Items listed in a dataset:

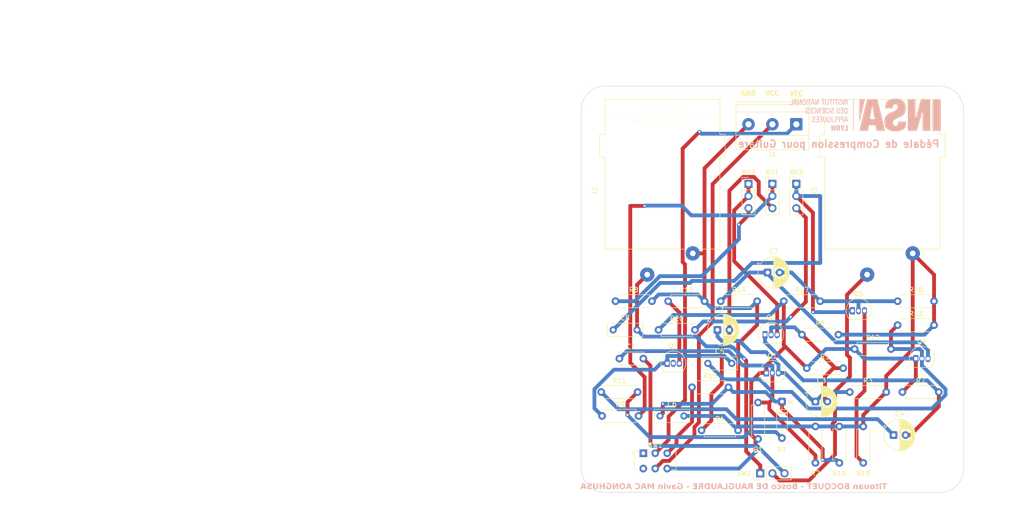
<source format=kicad_pcb>
(kicad_pcb
	(version 20241229)
	(generator "pcbnew")
	(generator_version "9.0")
	(general
		(thickness 1.6)
		(legacy_teardrops no)
	)
	(paper "A4")
	(layers
		(0 "F.Cu" signal)
		(2 "B.Cu" signal)
		(9 "F.Adhes" user "F.Adhesive")
		(11 "B.Adhes" user "B.Adhesive")
		(13 "F.Paste" user)
		(15 "B.Paste" user)
		(5 "F.SilkS" user "F.Silkscreen")
		(7 "B.SilkS" user "B.Silkscreen")
		(1 "F.Mask" user)
		(3 "B.Mask" user)
		(17 "Dwgs.User" user "User.Drawings")
		(19 "Cmts.User" user "User.Comments")
		(21 "Eco1.User" user "User.Eco1")
		(23 "Eco2.User" user "User.Eco2")
		(25 "Edge.Cuts" user)
		(27 "Margin" user)
		(31 "F.CrtYd" user "F.Courtyard")
		(29 "B.CrtYd" user "B.Courtyard")
		(35 "F.Fab" user)
		(33 "B.Fab" user)
		(39 "User.1" user)
		(41 "User.2" user)
		(43 "User.3" user)
		(45 "User.4" user)
	)
	(setup
		(pad_to_mask_clearance 0)
		(allow_soldermask_bridges_in_footprints no)
		(tenting front back)
		(pcbplotparams
			(layerselection 0x00000000_00000000_55555555_5755f5ff)
			(plot_on_all_layers_selection 0x00000000_00000000_00000000_00000000)
			(disableapertmacros no)
			(usegerberextensions no)
			(usegerberattributes yes)
			(usegerberadvancedattributes yes)
			(creategerberjobfile yes)
			(dashed_line_dash_ratio 12.000000)
			(dashed_line_gap_ratio 3.000000)
			(svgprecision 4)
			(plotframeref no)
			(mode 1)
			(useauxorigin no)
			(hpglpennumber 1)
			(hpglpenspeed 20)
			(hpglpendiameter 15.000000)
			(pdf_front_fp_property_popups yes)
			(pdf_back_fp_property_popups yes)
			(pdf_metadata yes)
			(pdf_single_document no)
			(dxfpolygonmode yes)
			(dxfimperialunits yes)
			(dxfusepcbnewfont yes)
			(psnegative no)
			(psa4output no)
			(plot_black_and_white yes)
			(sketchpadsonfab no)
			(plotpadnumbers no)
			(hidednponfab no)
			(sketchdnponfab yes)
			(crossoutdnponfab yes)
			(subtractmaskfromsilk no)
			(outputformat 1)
			(mirror no)
			(drillshape 1)
			(scaleselection 1)
			(outputdirectory "")
		)
	)
	(net 0 "")
	(net 1 "INPUT")
	(net 2 "Net-(C2-Pad2)")
	(net 3 "Net-(Q1-B)")
	(net 4 "GND")
	(net 5 "Vout")
	(net 6 "OUTPUT")
	(net 7 "VCC")
	(net 8 "Net-(Q2-B)")
	(net 9 "Vin")
	(net 10 "Net-(C4-Pad1)")
	(net 11 "Net-(J1-Pad2)")
	(net 12 "Vn")
	(net 13 "VI")
	(net 14 "Vctrl")
	(net 15 "Net-(Q4-B)")
	(net 16 "Net-(Q5-B)")
	(net 17 "Net-(Q4-E)")
	(net 18 "Net-(Q5-C)")
	(net 19 "Net-(D1-A)")
	(net 20 "Net-(J1-Pad1)")
	(net 21 "Net-(Q2-E)")
	(net 22 "Net-(Q3-S)")
	(net 23 "Vcrtl")
	(net 24 "Net-(R8-Pad1)")
	(net 25 "Net-(Q5-E)")
	(net 26 "Net-(R9-Pad2)")
	(net 27 "VEE")
	(net 28 "unconnected-(SW1-A-Pad1)")
	(net 29 "unconnected-(SW1-A-Pad4)")
	(net 30 "Net-(R20-Pad2)")
	(footprint "Resistor_THT:R_Axial_DIN0207_L6.3mm_D2.5mm_P7.62mm_Horizontal" (layer "F.Cu") (at 193.19 80))
	(footprint "Resistor_THT:R_Axial_DIN0207_L6.3mm_D2.5mm_P7.62mm_Horizontal" (layer "F.Cu") (at 231.19 99))
	(footprint "Resistor_THT:R_Axial_DIN0207_L6.3mm_D2.5mm_P7.62mm_Horizontal" (layer "F.Cu") (at 222.19 94))
	(footprint "Capacitor_THT:C_Rect_L7.2mm_W2.5mm_P5.00mm" (layer "F.Cu") (at 181.69 86))
	(footprint "Resistor_THT:R_Axial_DIN0207_L6.3mm_D2.5mm_P7.62mm_Horizontal" (layer "F.Cu") (at 224 113.81 90))
	(footprint "MountingHole:MountingHole_2.2mm_M2" (layer "F.Cu") (at 215 67))
	(footprint "Package_TO_SOT_THT:TO-92_Inline" (layer "F.Cu") (at 245 92))
	(footprint "Resistor_THT:R_Axial_DIN0207_L6.3mm_D2.5mm_P7.62mm_Horizontal" (layer "F.Cu") (at 212 108.81 90))
	(footprint "Resistor_THT:R_Axial_DIN0207_L6.3mm_D2.5mm_P7.62mm_Horizontal" (layer "F.Cu") (at 242.19 99))
	(footprint "Button_Switch_THT:SW_E-Switch_EG1271_SPDT" (layer "F.Cu") (at 188 111.8))
	(footprint "Package_TO_SOT_THT:TO-92_Inline" (layer "F.Cu") (at 213.46 87))
	(footprint "Resistor_THT:R_Axial_DIN0207_L6.3mm_D2.5mm_P7.62mm_Horizontal" (layer "F.Cu") (at 217.38 80))
	(footprint "TerminalBlock_Phoenix:TerminalBlock_Phoenix_MKDS-1,5-3_1x03_P5.00mm_Horizontal" (layer "F.Cu") (at 220 43 180))
	(footprint "Resistor_THT:R_Axial_DIN0207_L6.3mm_D2.5mm_P7.62mm_Horizontal" (layer "F.Cu") (at 191.19 86))
	(footprint "Capacitor_THT:CP_Radial_D6.3mm_P2.50mm" (layer "F.Cu") (at 240.3473 108))
	(footprint "Capacitor_THT:CP_Radial_D6.3mm_P2.50mm" (layer "F.Cu") (at 214 74))
	(footprint "Resistor_THT:R_Axial_DIN0207_L6.3mm_D2.5mm_P7.62mm_Horizontal" (layer "F.Cu") (at 204.19 80))
	(footprint "MountingHole:MountingHole_2.2mm_M2" (layer "F.Cu") (at 250 115))
	(footprint "Connector_PinHeader_2.54mm:PinHeader_1x03_P2.54mm_Vertical" (layer "F.Cu") (at 210 55.46))
	(footprint "Package_TO_SOT_THT:TO-92_Inline" (layer "F.Cu") (at 213.73 95))
	(footprint "Resistor_THT:R_Axial_DIN0207_L6.3mm_D2.5mm_P7.62mm_Horizontal" (layer "F.Cu") (at 241.19 80))
	(footprint "Resistor_THT:R_Axial_DIN0207_L6.3mm_D2.5mm_P7.62mm_Horizontal" (layer "F.Cu") (at 241.19 85))
	(footprint "Connector_PinHeader_2.54mm:PinHeader_1x03_P2.54mm_Vertical" (layer "F.Cu") (at 212.46 116 90))
	(footprint "Capacitor_THT:C_Rect_L7.2mm_W2.5mm_P5.00mm" (layer "F.Cu") (at 191.5 104))
	(footprint "Connector_Audio:Jack_speakON-6.35mm_Neutrik_NLJ2MDXX-H_Horizontal" (layer "F.Cu") (at 234.82 74.44 90))
	(footprint "Resistor_THT:R_Axial_DIN0207_L6.3mm_D2.5mm_P7.62mm_Horizontal" (layer "F.Cu") (at 234 113.81 90))
	(footprint "Connector_Audio:Jack_speakON-6.35mm_Neutrik_NLJ2MDXX-H_Horizontal" (layer "F.Cu") (at 188.82 74.44 90))
	(footprint "Resistor_THT:R_Axial_DIN0207_L6.3mm_D2.5mm_P7.62mm_Horizontal" (layer "F.Cu") (at 229 113.81 90))
	(footprint "Resistor_THT:R_Axial_DIN0207_L6.3mm_D2.5mm_P7.62mm_Horizontal" (layer "F.Cu") (at 179.19 99))
	(footprint "Resistor_THT:R_Axial_DIN0207_L6.3mm_D2.5mm_P7.62mm_Horizontal" (layer "F.Cu") (at 221.19 87))
	(footprint "Connector_PinHeader_2.54mm:PinHeader_1x03_P2.54mm_Vertical" (layer "F.Cu") (at 215 55.46))
	(footprint "Resistor_THT:R_Axial_DIN0207_L6.3mm_D2.5mm_P7.62mm_Horizontal" (layer "F.Cu") (at 198.19 98))
	(footprint "Connector_PinHeader_2.54mm:PinHeader_1x03_P2.54mm_Vertical" (layer "F.Cu") (at 220 55.46))
	(footprint "MountingHole:MountingHole_2.2mm_M2"
		(layer "F.Cu")
		(uuid "b5fdff9f-5244-49ee-bb8b-cdaa3d87ae5e")
		(at 180 115)
		(descr "Mounting Hole 2.2mm, M2, no annular, generated by kicad-footprint-generator mountinghole.py")
		(tags "mountinghole M2")
		(property "Reference" "REF**"
			(at 0 -3.15 0)
			(layer "F.SilkS")
			(hide yes)
			(uuid "4109947b-c3b7-4a97-93be-fd7a9f141937")
			(effects
				(font
					(size 1 1)
					(thickness 0.15)
				)
			)
		)
		(property "Value" "MountingHole_2.2mm_M2"
			(at 0 3.15 0)
			(layer "F.Fab")
			(hide yes)
			(uuid "b3aa564e-864f-4912-93af-169342f6f46f")
			(effects
				(font
					(size 1 1)
					(thickness 0.15)
				)
			)
		)
		(property "Datasheet" ""
			(at 0 0 0)
			(layer "F.Fab")
			(hide yes)
			(uuid "d670fbb3-2524-4160-8985-9bf0ee0b1b07")
			(effects
				(font
					(size 1.27 1.27)
					(thickness 0.15)
				)
			)
		)
		(property "Description" ""
			(at 0 0 0)
			(layer "F.Fab")
			(hide yes)
			(uuid "fe65094c-6eea-4427-9752-d0ae19ba8602")
			(effects
				(font
					(size 1.27 1.27)
					(thickness 0.15)
				)
			)
		)
		(attr exclude_from_pos_files exclude_from_bom)
		(fp_circle
			(center 0 0)
			(end 2.2 0)
			(stroke
				(width 0.15)
				(type solid)
			)
			(fill no)
			(layer "Cmts.User")
			(uuid "f856bcf0-4f50-4bd9-a407-8eaade631d7c")
		)
		(fp_circle
			(center 0 0)
			(end 2.45 0)
			(stroke
				(width 0.05)
				(type solid)
	
... [321853 chars truncated]
</source>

• **WRITTEN TASK**: Above are the records; copy exactly the lines from the line with "(at 213.73 95))" through the line with "188.82 74.44 90))", both included.

• **EXERCISE SOLUTION**:
	(footprint "Package_TO_SOT_THT:TO-92_Inline" (layer "F.Cu") (at 213.73 95))
	(footprint "Resistor_THT:R_Axial_DIN0207_L6.3mm_D2.5mm_P7.62mm_Horizontal" (layer "F.Cu") (at 241.19 80))
	(footprint "Resistor_THT:R_Axial_DIN0207_L6.3mm_D2.5mm_P7.62mm_Horizontal" (layer "F.Cu") (at 241.19 85))
	(footprint "Connector_PinHeader_2.54mm:PinHeader_1x03_P2.54mm_Vertical" (layer "F.Cu") (at 212.46 116 90))
	(footprint "Capacitor_THT:C_Rect_L7.2mm_W2.5mm_P5.00mm" (layer "F.Cu") (at 191.5 104))
	(footprint "Connector_Audio:Jack_speakON-6.35mm_Neutrik_NLJ2MDXX-H_Horizontal" (layer "F.Cu") (at 234.82 74.44 90))
	(footprint "Resistor_THT:R_Axial_DIN0207_L6.3mm_D2.5mm_P7.62mm_Horizontal" (layer "F.Cu") (at 234 113.81 90))
	(footprint "Connector_Audio:Jack_speakON-6.35mm_Neutrik_NLJ2MDXX-H_Horizontal" (layer "F.Cu") (at 188.82 74.44 90))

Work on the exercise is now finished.